Si vous souhaitez bénéficier à nouveau de cette exonération, vous devrez attendre un délai de 3 ans après la fin de ces 3 années d’exonération. À titre d'exemple, si vous bénéficiez de l’exonération depuis le 1er janvier 2019, vous devrez attendre le 1er janvier 2025 pour effectuer une nouvelle demande.

L'ACCRE disparaît

Jusqu'au 31 décembre 2018, cette exonération des charges sociales entrait dans le dispositif de l'ACCRE (Aide aux Chômeurs Créateurs ou Repreneurs d'Entreprise) et était réservée à une liste restreinte de bénéficiaires. L'ACCRE permettait également l’accès à des demandes d’aides et d’accompagnement à la création d’entreprise (ARCE, CAPE, NACRE…). Désormais, les deux volets exonération / aides et accompagnement sont clairement distingués.

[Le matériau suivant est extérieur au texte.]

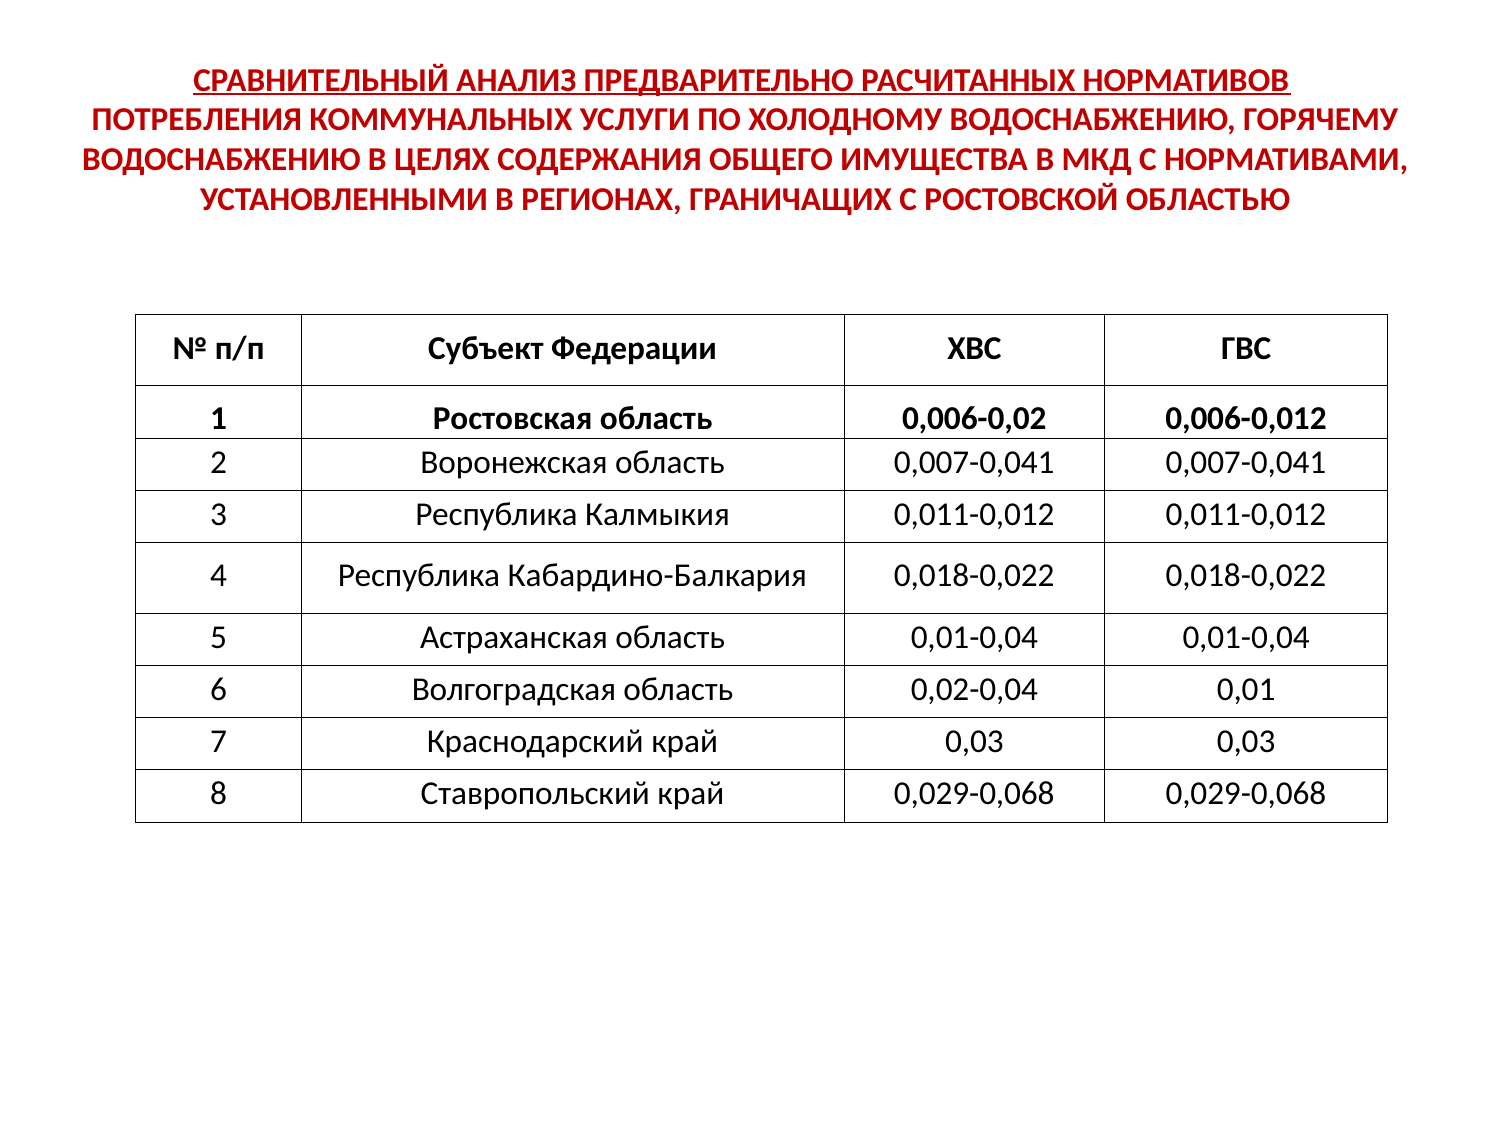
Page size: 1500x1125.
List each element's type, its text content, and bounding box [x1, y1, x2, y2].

Les subventions et aides financières pour les auto-entrepreneurs

1 - L’Arce : une aide financière pour les demandeurs d’emploi

L’Aide à la reprise ou à la création d’une entreprise s’adresse aux demandeurs d’emploi qui perçoivent l’Allocation d’Aide au Retour à l’Emploi (ARE). En bénéficiant de cette aide, vous percevrez vos allocations chômage sous forme de capital. Cela peut être utile en cas de besoin financier important lors de la création de votre auto-entreprise.

Qui peut bénéficier de l’Arce ? 

  • un demandeur d’emploi qui bénéficie de l’ARE et qui souhaite créer ou reprendre une entreprise

  • un demandeur d’emploi (ou une personne licenciée, sous certaines conditions) admissible au bénéfice de l’ARE mais qui ne la perçoit pas au moment où il crée ou reprend une entreprise.

Montant et durée

Le montant de l’Arce est égal à 45 % de vos droits restants à l’ARE. Une déduction de 3 % sera effectuée au titre du financement des retraites complémentaires.

Si vous bénéficiez de l’Arce, vous recevrez :

  • un premier versement, égal à la moitié de l’aide, lors de la création ou reprise de votre entreprise

  • un second versement pour la moitié restante, 6 mois après la date de création ou reprise de votre entreprise (si celle-ci est toujours en activité).

À noter que si votre auto-entreprise venait à fermer avant le second versement, vous pouvez récupérer le reliquat de vos droits, sous réserve que ceux-ci ne soient pas déchus. Pôle Emploi vous demandera alors un justificatif de cessation d’activité.

À qui s’adresser ?

Vous devez effectuer votre demande auprès de l’agence Pôle Emploi dont vous dépendez. 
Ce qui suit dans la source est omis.